CASE CAPTION GOES HERE





QUALIFIED MEDICAL CHILD SUPPORT ORDER (1)



At a session of this Court, held in the City of ___________ , County of ______________ , State of Michigan on ____________________________ , 199__.

Present: Hon. _____________________________ , Circuit Court Judge.





This Court having rendered a Judgment of Divorce on __________________, and the provisions of that judgment having incorporated by reference the terms of this Qualified Medical Child Support Order ("QMCSO"), so that this QMCSO is part of and merged into that judgment of divorce, (2) and this Court being fully advised in the premises;



THEREFORE, IT IS ORDERED:



1. This order is intended as a Qualified Medical Child Support Order ("QMCSO") under the federal Employee Retirement Income Security Act of 1974 ("ERISA") 609, 29 USC 1169. It orders the Medical Plan below to provide medical benefits to the children of the parties (termed "Alternate Recipient(s)"). (3)



Identifying information:



2. The Medical Plan subject to this order is:



a. Name: (4) _________________________________________________________



b. Plan Administrator and his/ her address, telephone with area code, and FAX:___________________________________________



3. The current employer offering the Medical Plan is:



a. Name: __________________________________________________________



b. Address and telephone with area code: ___________________________________________________________________



c. Federal Employer Taxpayer Identification Number (T.I.N.): ___________________________________________________________________



d. The employer's group number under the Medical Plan is: (5) ___________________________________________________________________



4. The Plan Participant is:



a. Name: ___________________________________________________________



b. Social Security Number: _________________________________________



c. Date of Birth: __________________________________________________



d. Address and telephone with area code: ____________________________________________________________________



e. The identification number of the Plan Participant used by the Medical Plan is: (6) ____________________________________________________________



5. The parent not participating or not eligible to participate in the Medical Plan (non-participant parent) is:



a. Name: ___________________________________________________________



b. Social Security Number: _______________________________________



c. Date of Birth: _________________________________________________



d. Address and telephone with area code: ___________________________________________________________________



6. The children of the parties who are designated as Alternate Recipients for this QMCSO are:



ALTERNATE RECIPIENTS

Name
Social Security Number
Date of Birth
Address and telephone with area code
Non-participant parent


7. Designated Recipient: As the non-participant parent, _________________, is the Designated Recipient for purposes of receiving copies of all mailings and notices from the Medical Plan to the Alternate Recipients.

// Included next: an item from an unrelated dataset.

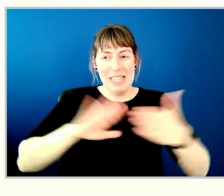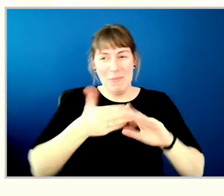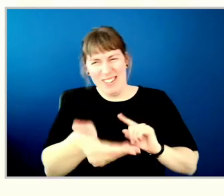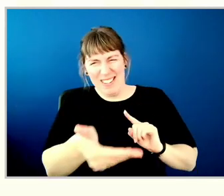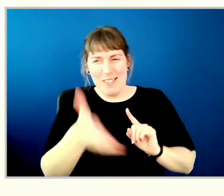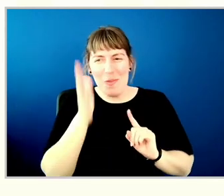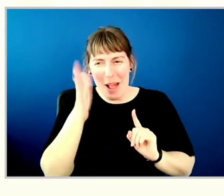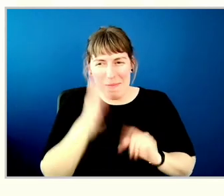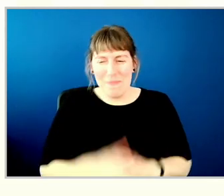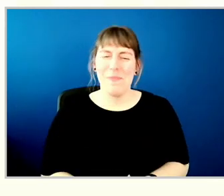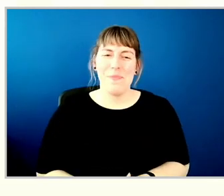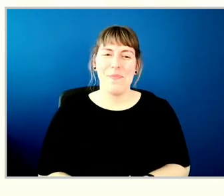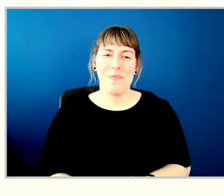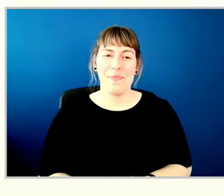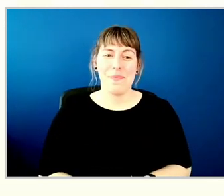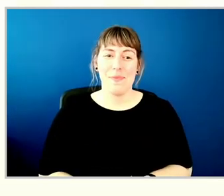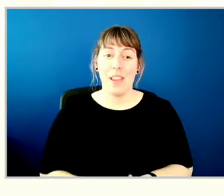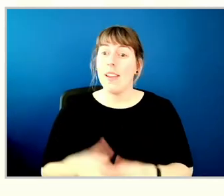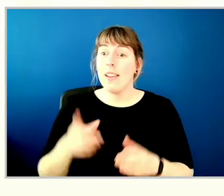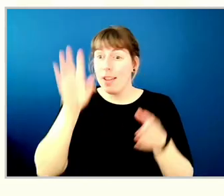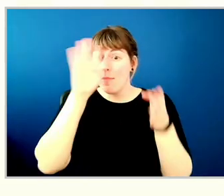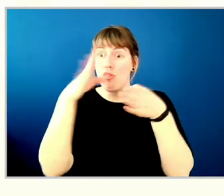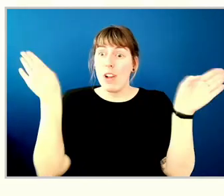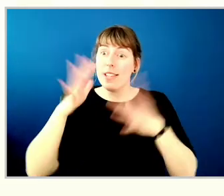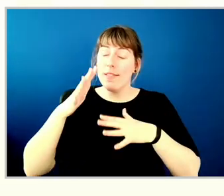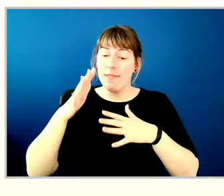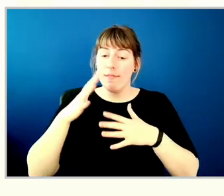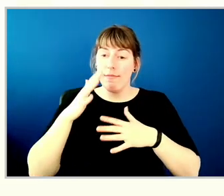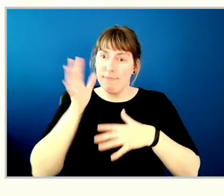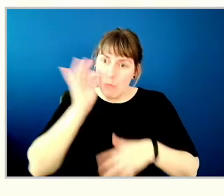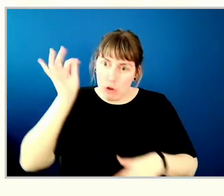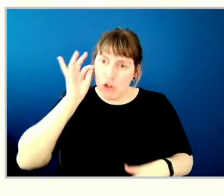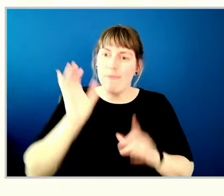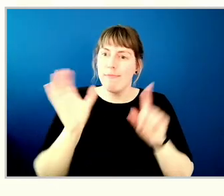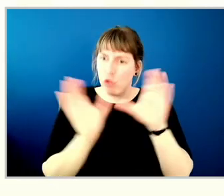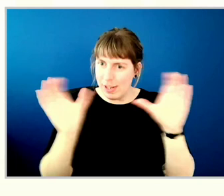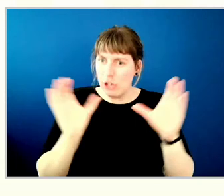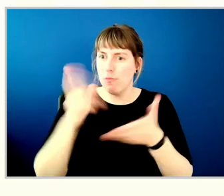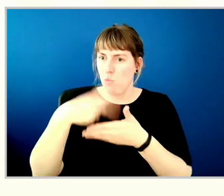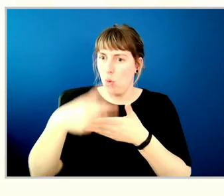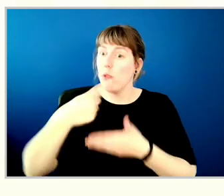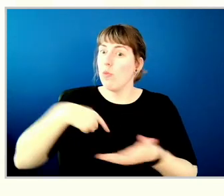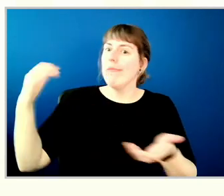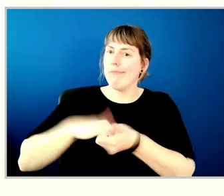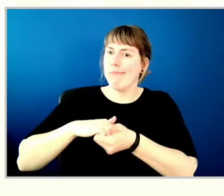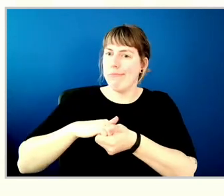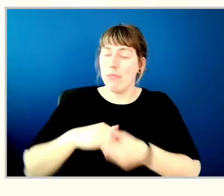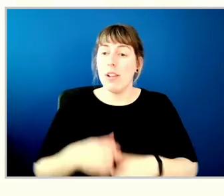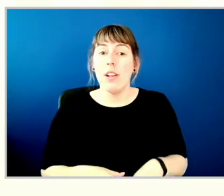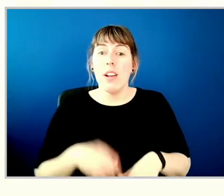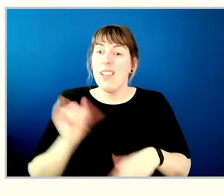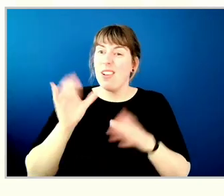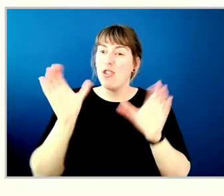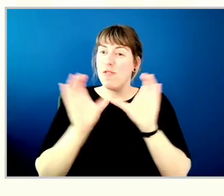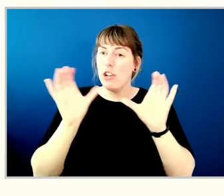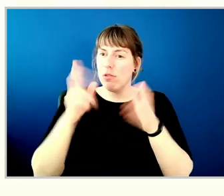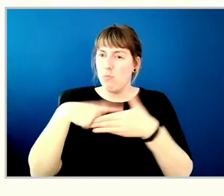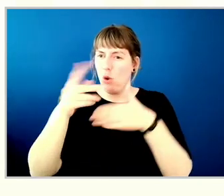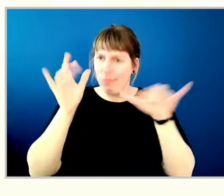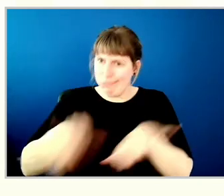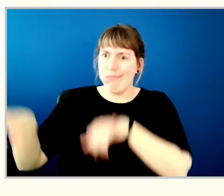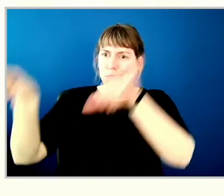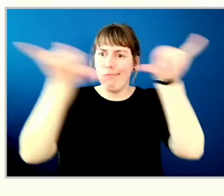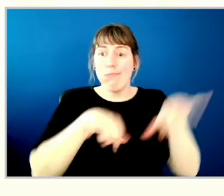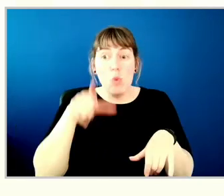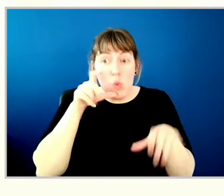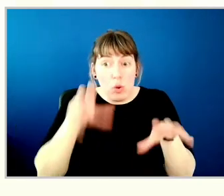We also signed on to the Progressive Aboriginal Relations Certification Program. This is a standardized certification program run by the Canadian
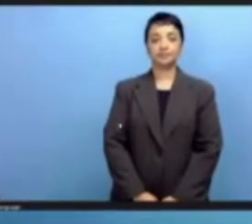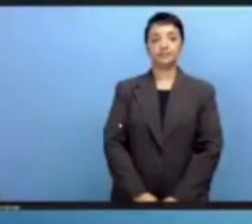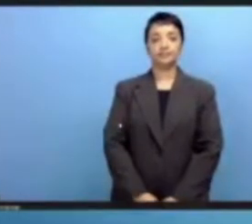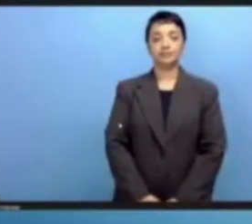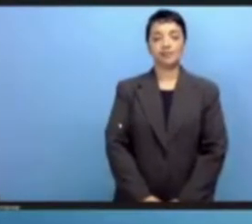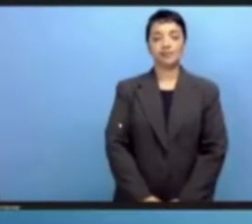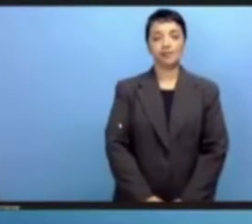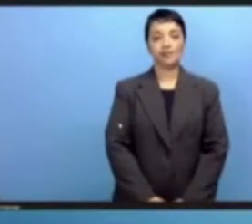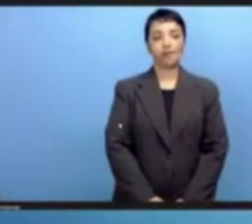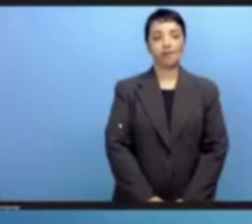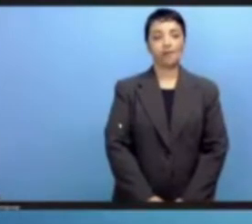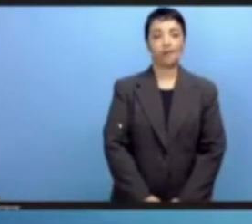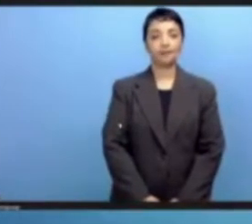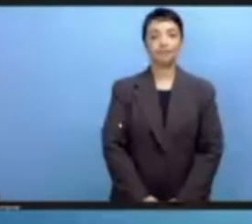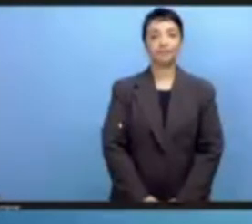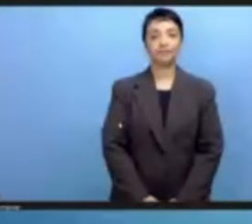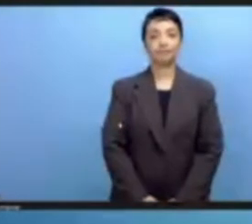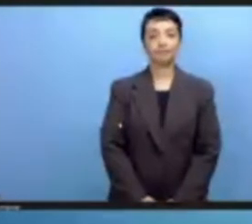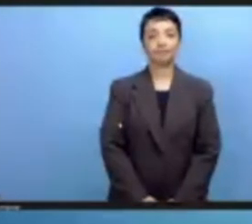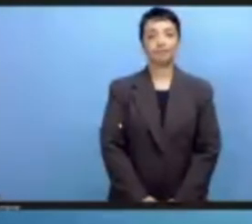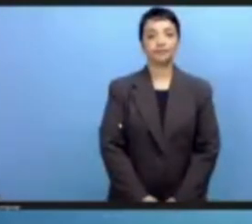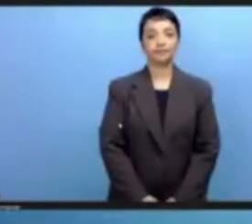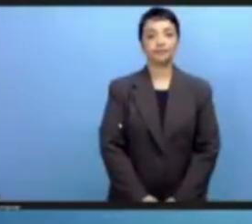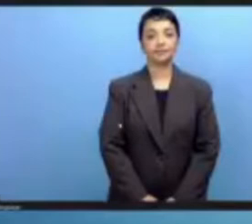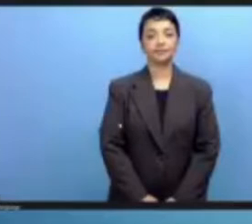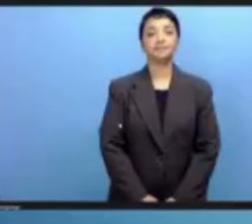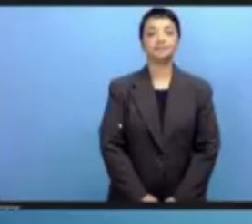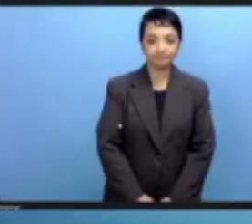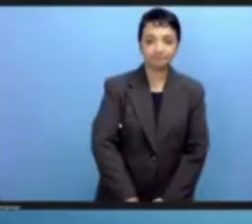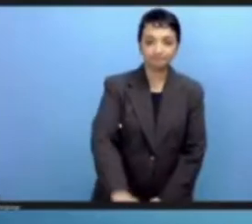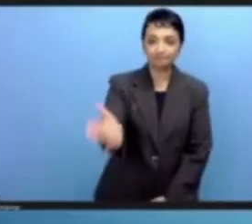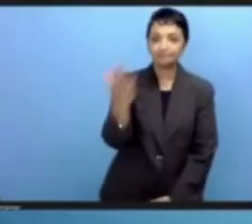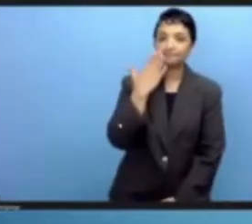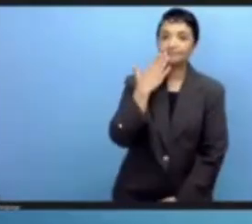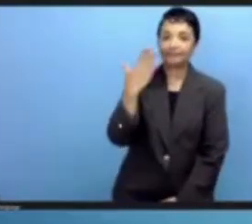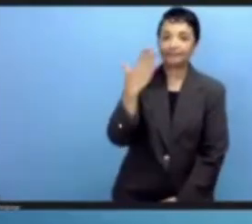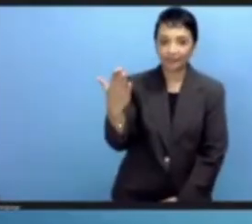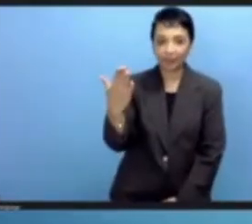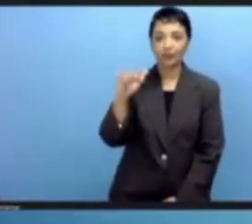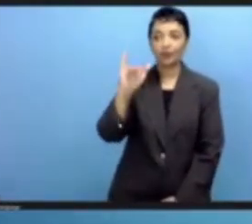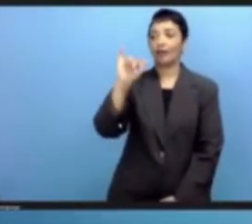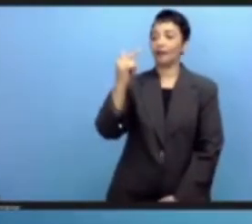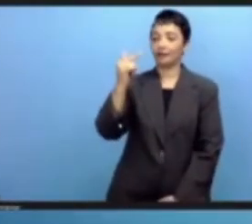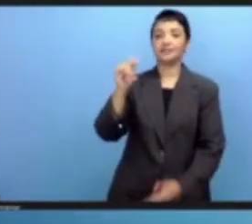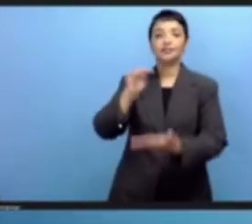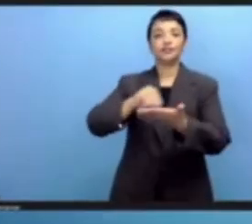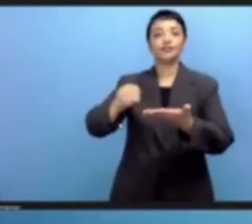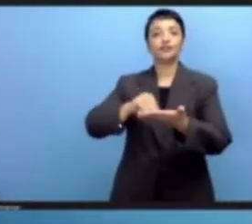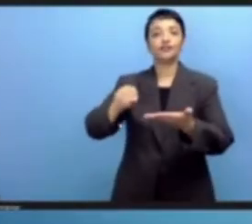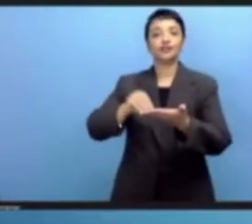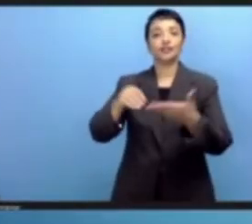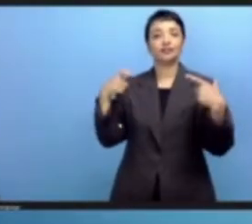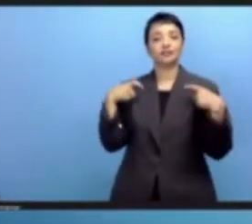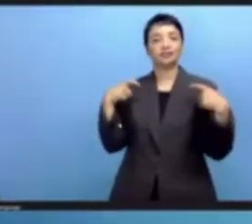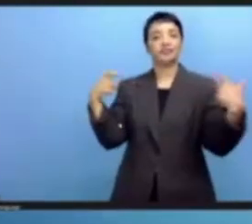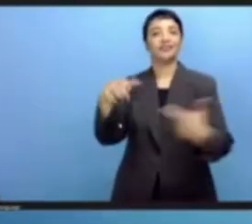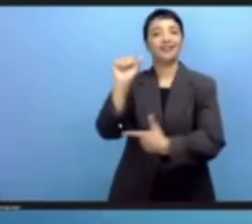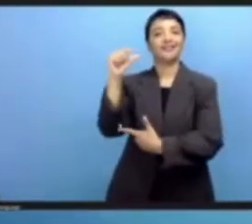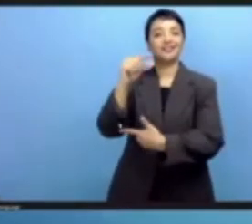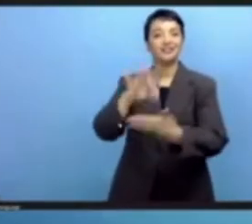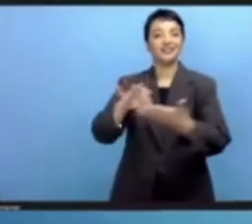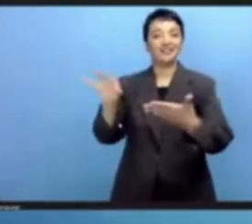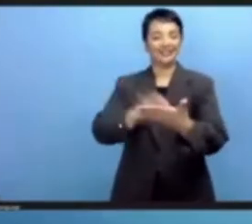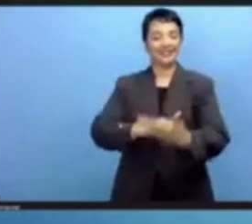Thank you very much, ITU Secretary General-Elect. Now I would like, I won't move the mic because then everybody will be moving it down.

Enrollment and eligibility:



8. Non-participation in the Medical Plan: If the parent/employee who is otherwise eligible as a participant in the Medical Plan as the Plan Participant is not currently enrolled as the Plan Participant, this QMCSO shall function as the legal authority to enroll the children designated above as Alternate Recipients. Enrollment shall be completed within thirty (30) days of the entry of this Order. (7) This Order instructs one of the following to complete any paperwork required to facilitate the children receiving benefits: (i) the non-participant parent designated above who is not the Plan Participant, (ii) the Michigan Department of Social Services (as the state Medicaid agency), or the Friend of the Court in ________________ County, as the child support enforcement agency administering 42 USC 651-669. (Ref.: 42 USC 1396(a)(60), 1396g-1) The Plan Participant may also complete the paperwork.



9. Enrollment period: If the effective date of this Order does not coincide with a normal open enrollment period in the Medical Plan, the Plan Administrator shall nonetheless enroll the Alternate Recipients.



10. Effective date of coverage: The Medical Plan shall provide coverage to the Alternate Recipients as of the date of entry of this Order.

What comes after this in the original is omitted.